The seller had been reordering at 600 units on hand and stocking out during every
freight delay. The new schedule shows exactly when to place each PO and how much,
with no stockout risk and no excess.
Quality check
- Total lead time includes the Amazon receiving leg, not just production and freight.
- Daily rate is computed from real recent sales, not historical average.
- Safety stock scales with the SKU's demand volatility.
- Every SKU at or below its reorder point is flagged order now.
- DoC is projected weekly for 12 weeks, not as a snapshot.
- ASIN-level restock limit is checked as a binding constraint, not ignored.
- Account capacity limit is respected.
- Order quantity targets 60 to 90 days of cover.
- Seasonal pre-orders are placed early enough to land before the peak.
- Aged and stranded inventory are surfaced with a specific fix.
- The weakest IPI lever is named.
Common mistakes
- Forgetting the receiving leg.
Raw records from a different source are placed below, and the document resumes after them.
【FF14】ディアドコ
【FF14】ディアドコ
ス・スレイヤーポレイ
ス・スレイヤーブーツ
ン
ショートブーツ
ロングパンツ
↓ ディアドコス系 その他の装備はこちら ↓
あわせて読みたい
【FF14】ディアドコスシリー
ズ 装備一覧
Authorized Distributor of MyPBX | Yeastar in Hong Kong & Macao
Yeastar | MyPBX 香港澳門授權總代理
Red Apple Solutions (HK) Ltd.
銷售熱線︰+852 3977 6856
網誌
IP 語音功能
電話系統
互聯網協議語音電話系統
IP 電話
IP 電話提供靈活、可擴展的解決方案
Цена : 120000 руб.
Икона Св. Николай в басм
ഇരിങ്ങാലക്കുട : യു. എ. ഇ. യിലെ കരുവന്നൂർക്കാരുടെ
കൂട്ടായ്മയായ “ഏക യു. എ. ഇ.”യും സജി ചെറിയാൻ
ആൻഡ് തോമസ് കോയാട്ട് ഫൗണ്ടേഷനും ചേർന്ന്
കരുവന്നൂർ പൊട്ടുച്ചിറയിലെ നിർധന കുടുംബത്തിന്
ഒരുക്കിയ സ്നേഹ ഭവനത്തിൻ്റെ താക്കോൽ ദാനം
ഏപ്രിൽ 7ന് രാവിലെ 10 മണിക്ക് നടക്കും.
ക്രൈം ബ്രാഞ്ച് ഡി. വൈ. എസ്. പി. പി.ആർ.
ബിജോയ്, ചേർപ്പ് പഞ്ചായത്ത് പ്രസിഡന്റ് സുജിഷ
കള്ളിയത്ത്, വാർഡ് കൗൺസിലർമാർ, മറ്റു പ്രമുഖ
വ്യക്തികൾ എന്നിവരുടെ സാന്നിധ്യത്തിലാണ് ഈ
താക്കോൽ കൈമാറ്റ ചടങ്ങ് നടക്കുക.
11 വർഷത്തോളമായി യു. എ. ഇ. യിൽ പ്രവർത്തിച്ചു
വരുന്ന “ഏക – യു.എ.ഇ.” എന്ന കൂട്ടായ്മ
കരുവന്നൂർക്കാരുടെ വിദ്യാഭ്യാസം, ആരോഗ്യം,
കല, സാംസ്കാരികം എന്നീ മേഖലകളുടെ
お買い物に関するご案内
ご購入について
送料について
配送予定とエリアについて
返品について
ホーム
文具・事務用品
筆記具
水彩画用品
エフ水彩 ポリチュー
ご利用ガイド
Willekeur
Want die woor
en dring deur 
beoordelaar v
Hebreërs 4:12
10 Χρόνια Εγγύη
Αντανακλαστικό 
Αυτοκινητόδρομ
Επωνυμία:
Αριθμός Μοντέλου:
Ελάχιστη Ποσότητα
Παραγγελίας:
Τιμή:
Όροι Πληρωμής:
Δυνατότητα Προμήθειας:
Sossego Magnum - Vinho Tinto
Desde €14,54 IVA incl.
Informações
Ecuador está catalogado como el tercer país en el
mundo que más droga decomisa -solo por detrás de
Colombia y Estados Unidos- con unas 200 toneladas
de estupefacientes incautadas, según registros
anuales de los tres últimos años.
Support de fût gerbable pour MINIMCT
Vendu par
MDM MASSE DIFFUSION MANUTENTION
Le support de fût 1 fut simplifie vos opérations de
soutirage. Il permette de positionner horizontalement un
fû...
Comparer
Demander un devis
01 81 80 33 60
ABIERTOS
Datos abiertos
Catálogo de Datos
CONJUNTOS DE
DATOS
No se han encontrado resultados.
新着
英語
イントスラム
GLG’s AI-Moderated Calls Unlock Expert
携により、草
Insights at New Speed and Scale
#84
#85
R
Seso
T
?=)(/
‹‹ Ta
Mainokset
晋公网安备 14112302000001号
Units are not sellable the day they arrive at the
warehouse. that gap causes stockouts.
- Reordering by feel or on a fixed cadence. A monthly PO regardless of cover is
wrong both ways: stockouts in fast weeks, overstock in slow.
- Overordering. Burying cash and triggering long-term storage fees to feel safe.
- Ignoring the ASIN restock limit. Ordering 5,000 when the ASIN limit is 3,000
means 2,000 units stuck or expensive to send via STA capacity.
- Ignoring stranded inventory. Units in the warehouse that are not even listed as
sellable, earning nothing and costing storage.
- No seasonal multiplier. A baseline forecast through a peak guarantees a stockout.
- Letting IPI drift. A low IPI caps restock limits right when a product is taking off.